Stocky1, a Novel Gene Involved in Maize Seedling Development and Cuticle Integrity

Abstract

The cuticle is the plant's outermost layer that covers the surfaces of aerial parts. This structure is composed of a variety of aliphatic molecules and is well-known for its protective role against biotic and abiotic stresses in plants. Mutants with a permeable cuticle show developmental defects such as organ fusions and altered seed germination and viability. In this study, we identified a novel maize mutant, stocky1, with unique features: lethal at the seedling stage, and showing a severely dwarfed phenotype, due to a defective cuticle. For the first time, the mutant was tentatively mapped to chromosome 5, bin 5.04. The mutant phenotype investigated in this work has the potential to contribute to the elucidation of the role of the cuticle during plant development. The possibility of controlling this trait is of relevance in the context of climate change, as it may contribute to tolerance to abiotic stresses.

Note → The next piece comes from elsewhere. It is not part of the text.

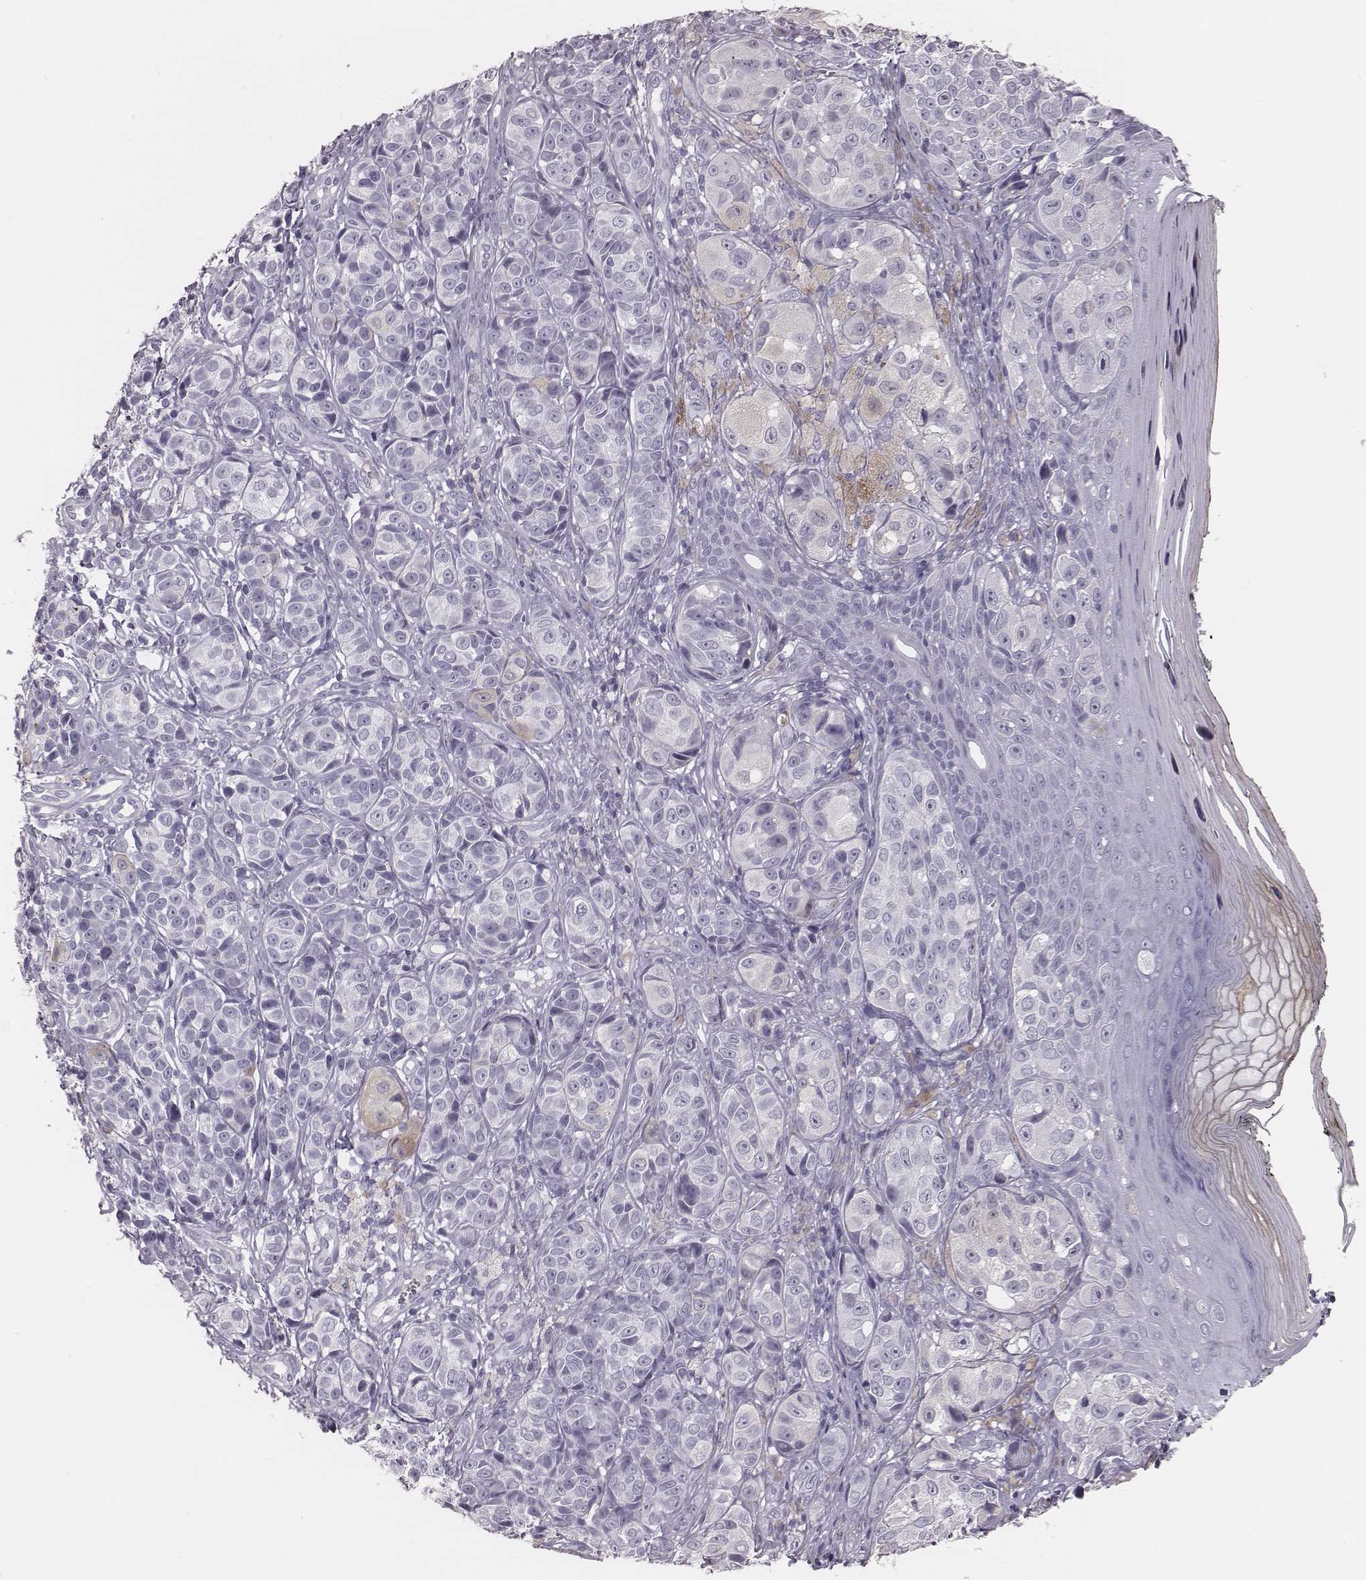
{"staining": {"intensity": "negative", "quantity": "none", "location": "none"}, "tissue": "melanoma", "cell_type": "Tumor cells", "image_type": "cancer", "snomed": [{"axis": "morphology", "description": "Malignant melanoma, NOS"}, {"axis": "topography", "description": "Skin"}], "caption": "Malignant melanoma was stained to show a protein in brown. There is no significant expression in tumor cells.", "gene": "CSH1", "patient": {"sex": "male", "age": 48}}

Keywords: maize cuticle; plant cuticle; seedling development.

Figure 1

Phenotype of des mutant seedlings: pictures of wild type (WT) and mutant seedlings obtained from the EMS mutagenized population at 10 days after sowing (DAS): WT, des*-4, des*-19/stocky1, des*-47, des*-85, des*-217, des*-256. Scale bar: 1 cm. The mutants show a dwarf phenotype, and are delayed in the first phases of seedling development.

Figure 2

Phenotypic characterization of stocky1 seedlings: (A) Representative stocky1 seedling at 12 DAS showing the first three developing leaves; the third leaf (arrowhead) is bent, rolled and twisted, and has been released manually from the second one (arrow), which is ripped in the adhesion regions; the lower and upper dashed lines indicate, respectively, the proximal and distal part from which cross sections shown in C, E, G, H, have been cut. Cross sections shown in B, D, F, are from WT seedlings and were cut in the same regions for comparison; all sections were stained with Calcofluor White and Auramine-O, the latter specific for the cuticle, which stains in bright yellow-green when excited at about 450 nm by the fluorescence microscope. (B) WT proximal region showing normally developed leaf primordia [P] rolled up around the stem [S] and outlined by a bright yellow cuticle (arrowheads); leaf trichomes [T] and xylem vessels (arrows) are also visible by autofluorescence. (C) stocky1 proximal region with leaf primordia [P], in some parts not completely separated from each other (asterisk) and with a less defined cuticle (arrowhead); the stem [S] is larger than in WT seedlings. (D) Distal part of a WT seedling with rolled and well-separated developing leaves which show a continuous cuticle, more clearly visible in the enlargement in F (arrows). (E) Distal part of a stocky1 seedling in which developing leaves are fused together in some regions (arrows); in these regions, the cuticle of the fused leaves is not visible, as shown in the enlargement in G (asterisk); in other fused regions, the cuticle appears discontinuous (H, arrows). (I) TB permeability quantification in the wild type and in the stocky1 mutant showing a higher TB uptake in the latter; error bars represent SD from three biological replicates; black asterisk indicates a statistically significant difference (* p < 0.01) obtained with t-Test.

Figure 3

Effect of hormones on stocky1 growth in embryo-rescue experiment. Immature embryos were collected between 17 and 21 DAP, and were cultured for 10 days before taking root and shoot length measures. The embryos were cultured on MS media; hormones were added at a concentration of 10⁻⁵ M: (A) Graph showing the average length of WT and stocky1 seedlings shoot 10 days after culture (DAC). (B) Graph showing the average length of WT and stocky1 seedlings root 10 DAC. Error bars represent SD from biological replicates, WT (n ≥ 30) and stocky1 (n ≥ 12). Different letters on top of SD indicate a statistically significant difference (p < 0.05) obtained with Tukey HSD test after one-way ANOVA.

Figure 4

Genetic map of the stocky1 mutant using SSR molecular markers.